The environment is containerized. It should run seamlessly via Docker or bare metal Python.

Via Bare Metal:

pip install -r requirements.txt
export OPENAI_API_KEY="sk-..."       # Or any valid proxy like Groq
export TASK_LEVEL="medium"           # "easy" | "medium" | "hard"
python inference.py

Via Docker:

docker build -t openenv-scheduler .
docker run -e OPENAI_API_KEY="sk-..." -e TASK_LEVEL="easy" openenv-scheduler

Action Space

The agent navigates the environment using the step_environment tool. The action schema expects a JSON object containing:

  • action_type: Evaluated string routing. One of ['lookup_employee', 'view_calendar', 'book_meeting', 'cancel_meeting', 'submit_task']
  • employee_ids: Array of strings (e.g. ["charlie", "alice"])
  • start_time: ISO 8601 string containing timezone information
  • end_time: ISO 8601 string containing timezone information
  • meeting_id: String (UUID) targeted for cancellation

Observation Space

The environment emits a strict observation dictionary after every action:

  • current_simulated_time: Static simulated execution time in ISO 8601.
  • task_description: The specific instructions and targets for the chosen episode difficulty.
  • last_action_result: Outcome array/string of the previously called functionality (e.g. returned calendars).
  • error_message: Missing variables, formatting limitations, or failed logical constraint messages (e.g. "Outside working hours for {employee}").

Task Descriptions & Difficulty

  • Easy: Book a 30-minute sync between two people in the identical timezone (UTC) tomorrow.
    • Evaluation: Tests basic JSON array filtering and time addition within standard constraints.
  • Medium: Schedule a 1-hour global all-hands matching the active 9-to-5 working hours of 4 specific employees across distinct timezones (PST, EST, UTC, and CST).
    • Evaluation: Tests rigorous temporal overlap arithmetic. There is exactly one valid 1-hour global window where all 4 conditions are met.
  • Hard: The CEO needs an urgent sync that overlaps a booked slot. The agent must override a "low priority" internal meeting to book the VIP event, and reschedule the bumped meeting, all without cancelling "high priority" syncs.
    • Evaluation: Tests multi-hop logic, priority understanding, and state backtracking over multiple continuous actions.

Baseline Scores

Testing was conducted locally with llama-3.3-70b-versatile (Groq) heavily capped by MAX_STEPS = 15.

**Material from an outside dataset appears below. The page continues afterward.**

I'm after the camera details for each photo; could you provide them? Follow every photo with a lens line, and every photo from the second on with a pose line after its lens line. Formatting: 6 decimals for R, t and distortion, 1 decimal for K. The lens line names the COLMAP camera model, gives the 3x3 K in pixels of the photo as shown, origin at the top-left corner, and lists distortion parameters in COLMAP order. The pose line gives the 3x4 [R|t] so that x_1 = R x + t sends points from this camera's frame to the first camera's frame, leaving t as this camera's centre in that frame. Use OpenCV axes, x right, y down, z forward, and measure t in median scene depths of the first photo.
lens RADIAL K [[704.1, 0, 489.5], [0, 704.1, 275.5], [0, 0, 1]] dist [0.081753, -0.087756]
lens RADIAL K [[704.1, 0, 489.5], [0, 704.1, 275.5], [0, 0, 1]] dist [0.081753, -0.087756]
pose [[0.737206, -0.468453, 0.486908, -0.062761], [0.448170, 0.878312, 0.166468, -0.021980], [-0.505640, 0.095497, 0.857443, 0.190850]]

Difficulty Baseline Score (Total Reward) Observations
Easy 1.0 Successfully deduced calendar holes, passed the constraint checker, and successfully booked.
Medium 0.2 Successfully filtered out the employee IDs and scanned calendars, but critically failed to blindly deduce the precise global hour overlap. Trapped in an iterative trial-and-error cycle until max steps were reached.
Hard 0.1 - 0.2 Agent correctly maps the target IDs but is mathematically bottlenecked similar to the Medium benchmark. Exhausts tools prior to completion.